E agora além das responsabilidades pertinentes e não escritas, tem uma que está escrita, pais não podem dar palmadas.

A questão não é se o Estado (Governo) tem autoridade para isso ou não, a questão não é simplesmente se o Estado deveria ter entrado nesse assunto e arbitrado a esse respeito, a questão maior é o que essa gerência estatal reflete, qual seja, a crise de autoridade dos pais.

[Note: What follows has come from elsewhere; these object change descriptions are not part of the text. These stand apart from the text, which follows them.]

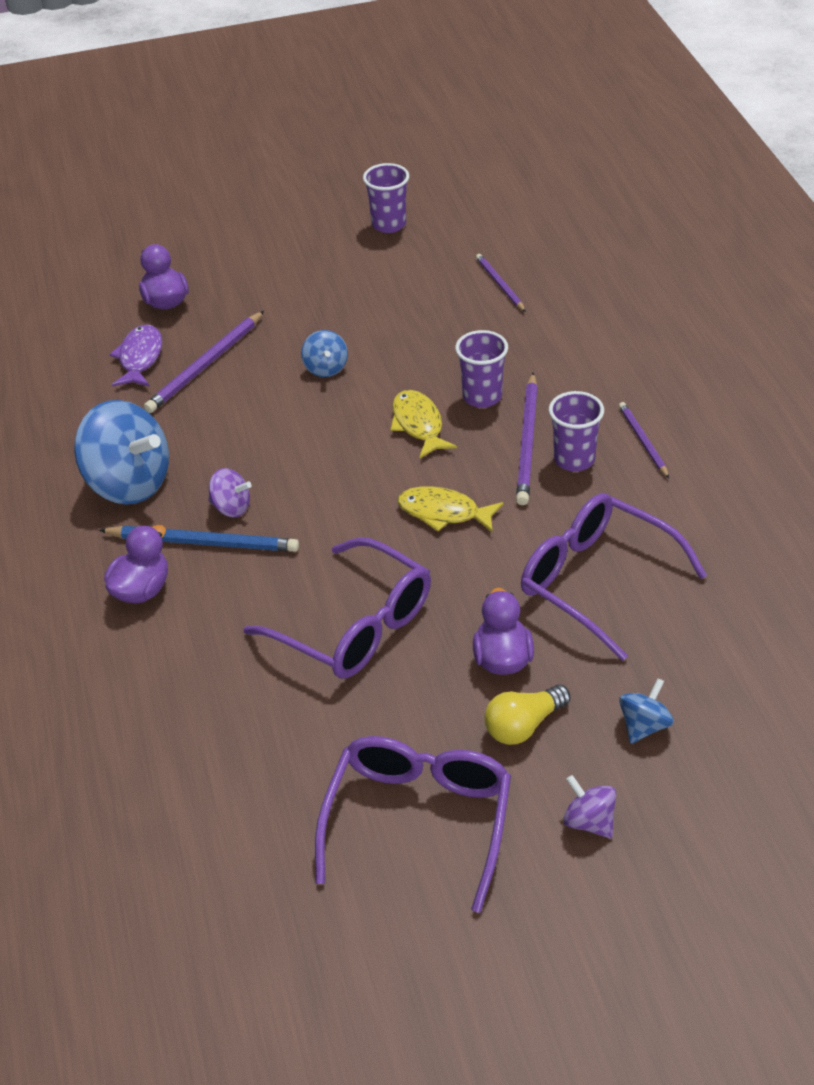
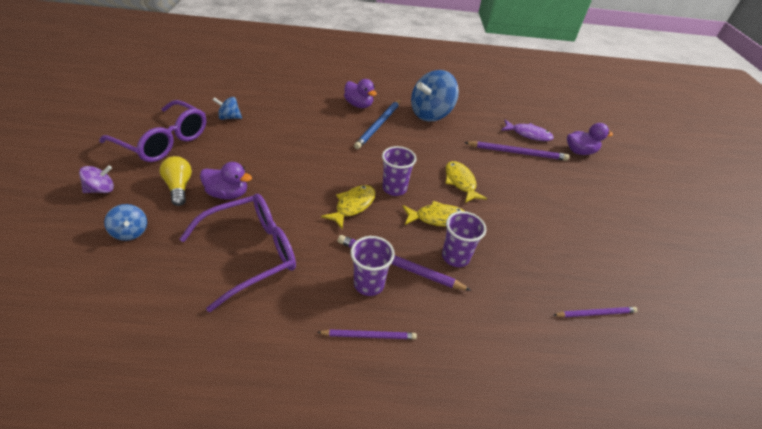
camera: 100 degrees right, 0 degrees up
(205, 365) = (517, 153): purple pencil -> purple pencil turned 135 degrees clockwise
(231, 507) = (398, 137): purple spinning top -> none
(321, 415) = (460, 182): none -> yellow fish
(325, 368) = (505, 194): blue spinning top -> blue spinning top (229, 117)
(353, 626) = (292, 153): purple glasses -> none
(389, 224) = (678, 269): purple cup -> purple cup (394, 188)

Enredamos por muitos questionamentos a respeito desta responsabilidade e autoridade e querendo romper com o que identificamos como um autoritarismo milenar, implementamos menos ordens e mais dialogo. Ótimo. A vida é dinâmica e achamos que sendo mais flexíveis teríamos como contrapartida a gratidão de nossos filhos, ou pelo menos o reconhecimento social de nosso esforço. Ledo engano.

Conversamos sobre direitos infantis e estabeleceu-se o ECA. Refletimos e debatemos sobre a violência infantil e já não podemos mais dar “palmadas” em nossos filhos.

A crise de identidade de pais e mães deixou os lares e foi reconhecida, legitimada e sancionada pelo Governo.

Você nunca deu “palmadas” em seus filhos? Eu já. Nunca os espanquei, mas já lhes dei palmadas.

Crise abre espaço para reflexões e novos rumos, mas também abre espaço para radicalismos.

E agora o radicalismo está sancionado. Não há o que fazer. Agora é Lei.

“Dura Lex sed Lex” – A lei é dura mas é lei.

Quem sabe agora possamos refletir com mais discernimento sobre a autoridade dos pais e sobre os direitos dos filhos. Avançamos bastante nos direitos infantis e retrocedemos bastante na autoridade dos pais.

Estamos perdidos, não queremos ser os “cruéis” e autoritários que dizem “não”, estabelecem horários para dormir, almoçar, fazer tarefas, ver televisão e etc... regras que nossos pais estabeleciam e que ao que eu saiba, ninguém morreu por isso.

Mas...eles tem direitos certo? e ultimamente, nós só temos deveres....

E como nós trabalhamos o dia inteiro, quando estamos em casa precisamos relevar, afinal eles estão carentes e nós estamos em dívida. E então pergunto: Não estar em casa porque estamos trabalhando é errado? Estamos roubando o tempo de nossos filhos?

E se estamos em dívida, nossos filhos estão cobrando a conta, só que tem um porém, eles estão cobrando a conta com juros e dividendos astronônimos e em nossa culpa e dúvida, nós estamos entregando tudo. O poder está com eles e o Governo está simplesmente reconhecendo o poder deles, porque nós abrimos mão do nosso. Não somos mais pais, somos amigos e parceiros e amizade e parceria são relações entre iguais. Nós nos igualamos aos nossos filhos e o Estado simplesmente está reconhecendo oficialmente isso.

Não cabe questionar a Lei, o Estado. Cabe questionarmos a nós mesmos. Cabe fazer o caminho inverso, cabe voltar atrás, “dar a mão à palmatória”: as gerações passadas cometeram seus erros, mas não estavam tão erradas quanto imaginávamos! Mas para trilhar qualquer caminho, diferente desse que construimos, precisamos nos encontrar, nos reconhecer e valorizar: somos mães e pais.